Problem details>
When you copy the material, keep each line exactly as it appears.

Records for this task>
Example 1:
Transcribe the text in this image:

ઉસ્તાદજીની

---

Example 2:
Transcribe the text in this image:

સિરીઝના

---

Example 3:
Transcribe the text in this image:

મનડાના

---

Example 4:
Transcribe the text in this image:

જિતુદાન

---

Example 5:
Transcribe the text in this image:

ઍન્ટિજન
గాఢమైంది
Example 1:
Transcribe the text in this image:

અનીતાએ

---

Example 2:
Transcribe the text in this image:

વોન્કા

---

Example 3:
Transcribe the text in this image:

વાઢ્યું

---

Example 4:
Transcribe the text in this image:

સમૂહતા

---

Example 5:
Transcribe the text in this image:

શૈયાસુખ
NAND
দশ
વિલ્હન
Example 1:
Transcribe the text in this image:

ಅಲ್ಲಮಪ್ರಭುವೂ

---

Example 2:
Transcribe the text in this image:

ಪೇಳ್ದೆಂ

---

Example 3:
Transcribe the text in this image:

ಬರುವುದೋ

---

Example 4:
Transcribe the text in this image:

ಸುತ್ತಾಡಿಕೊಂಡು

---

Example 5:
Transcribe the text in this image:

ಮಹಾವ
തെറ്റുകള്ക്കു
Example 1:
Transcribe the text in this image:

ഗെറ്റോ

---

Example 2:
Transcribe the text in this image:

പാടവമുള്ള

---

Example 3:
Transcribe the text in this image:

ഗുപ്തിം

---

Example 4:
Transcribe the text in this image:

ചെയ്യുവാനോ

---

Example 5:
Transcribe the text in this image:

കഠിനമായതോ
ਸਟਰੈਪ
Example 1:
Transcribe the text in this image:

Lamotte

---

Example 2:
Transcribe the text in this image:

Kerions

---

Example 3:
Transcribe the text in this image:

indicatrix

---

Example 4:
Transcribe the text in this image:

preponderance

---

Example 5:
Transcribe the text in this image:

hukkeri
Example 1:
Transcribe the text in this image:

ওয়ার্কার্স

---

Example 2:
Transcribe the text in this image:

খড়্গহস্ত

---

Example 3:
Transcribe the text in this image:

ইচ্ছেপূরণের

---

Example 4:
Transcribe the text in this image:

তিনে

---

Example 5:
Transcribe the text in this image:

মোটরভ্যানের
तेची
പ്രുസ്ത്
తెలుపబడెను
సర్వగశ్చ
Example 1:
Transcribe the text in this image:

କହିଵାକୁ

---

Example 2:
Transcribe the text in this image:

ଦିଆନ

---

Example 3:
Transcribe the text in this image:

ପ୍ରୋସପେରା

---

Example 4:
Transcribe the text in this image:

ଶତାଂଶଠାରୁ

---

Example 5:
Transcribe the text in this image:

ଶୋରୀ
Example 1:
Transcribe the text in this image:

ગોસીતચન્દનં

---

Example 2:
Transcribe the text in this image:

Task response>
Example 1:
Transcribe the text in this image:

ઉસ્તાદજીની

---

Example 2:
Transcribe the text in this image:

સિરીઝના

---

Example 3:
Transcribe the text in this image:

મનડાના

---

Example 4:
Transcribe the text in this image:

જિતુદાન

---

Example 5:
Transcribe the text in this image:

ઍન્ટિજન
గాఢమైంది
Example 1:
Transcribe the text in this image:

અનીતાએ

---

Example 2:
Transcribe the text in this image:

વોન્કા

---

Example 3:
Transcribe the text in this image:

વાઢ્યું

---

Example 4:
Transcribe the text in this image:

સમૂહતા

---

Example 5:
Transcribe the text in this image:

શૈયાસુખ
NAND
দশ
વિલ્હન
Example 1:
Transcribe the text in this image:

ಅಲ್ಲಮಪ್ರಭುವೂ

---

Example 2:
Transcribe the text in this image:

ಪೇಳ್ದೆಂ

---

Example 3:
Transcribe the text in this image:

ಬರುವುದೋ

---

Example 4:
Transcribe the text in this image:

ಸುತ್ತಾಡಿಕೊಂಡು

---

Example 5:
Transcribe the text in this image:

ಮಹಾವ
തെറ്റുകള്ക്കു
Example 1:
Transcribe the text in this image:

ഗെറ്റോ

---

Example 2:
Transcribe the text in this image:

പാടവമുള്ള

---

Example 3:
Transcribe the text in this image:

ഗുപ്തിം

---

Example 4:
Transcribe the text in this image:

ചെയ്യുവാനോ

---

Example 5:
Transcribe the text in this image:

കഠിനമായതോ
ਸਟਰੈਪ
Example 1:
Transcribe the text in this image:

Lamotte

---

Example 2:
Transcribe the text in this image:

Kerions

---

Example 3:
Transcribe the text in this image:

indicatrix

---

Example 4:
Transcribe the text in this image:

preponderance

---

Example 5:
Transcribe the text in this image:

hukkeri
Example 1:
Transcribe the text in this image:

ওয়ার্কার্স

---

Example 2:
Transcribe the text in this image:

খড়্গহস্ত

---

Example 3:
Transcribe the text in this image:

ইচ্ছেপূরণের

---

Example 4:
Transcribe the text in this image:

তিনে

---

Example 5:
Transcribe the text in this image:

মোটরভ্যানের
तेची
പ്രുസ്ത്
తెలుపబడెను
సర్వగశ్చ
Example 1:
Transcribe the text in this image:

କହିଵାକୁ

---

Example 2:
Transcribe the text in this image:

ଦିଆନ

---

Example 3:
Transcribe the text in this image:

ପ୍ରୋସପେରା

---

Example 4:
Transcribe the text in this image:

ଶତାଂଶଠାରୁ

---

Example 5:
Transcribe the text in this image:

ଶୋରୀ
Example 1:
Transcribe the text in this image:

ગોસીતચન્દનં

---

Example 2:
Transcribe the text in this image:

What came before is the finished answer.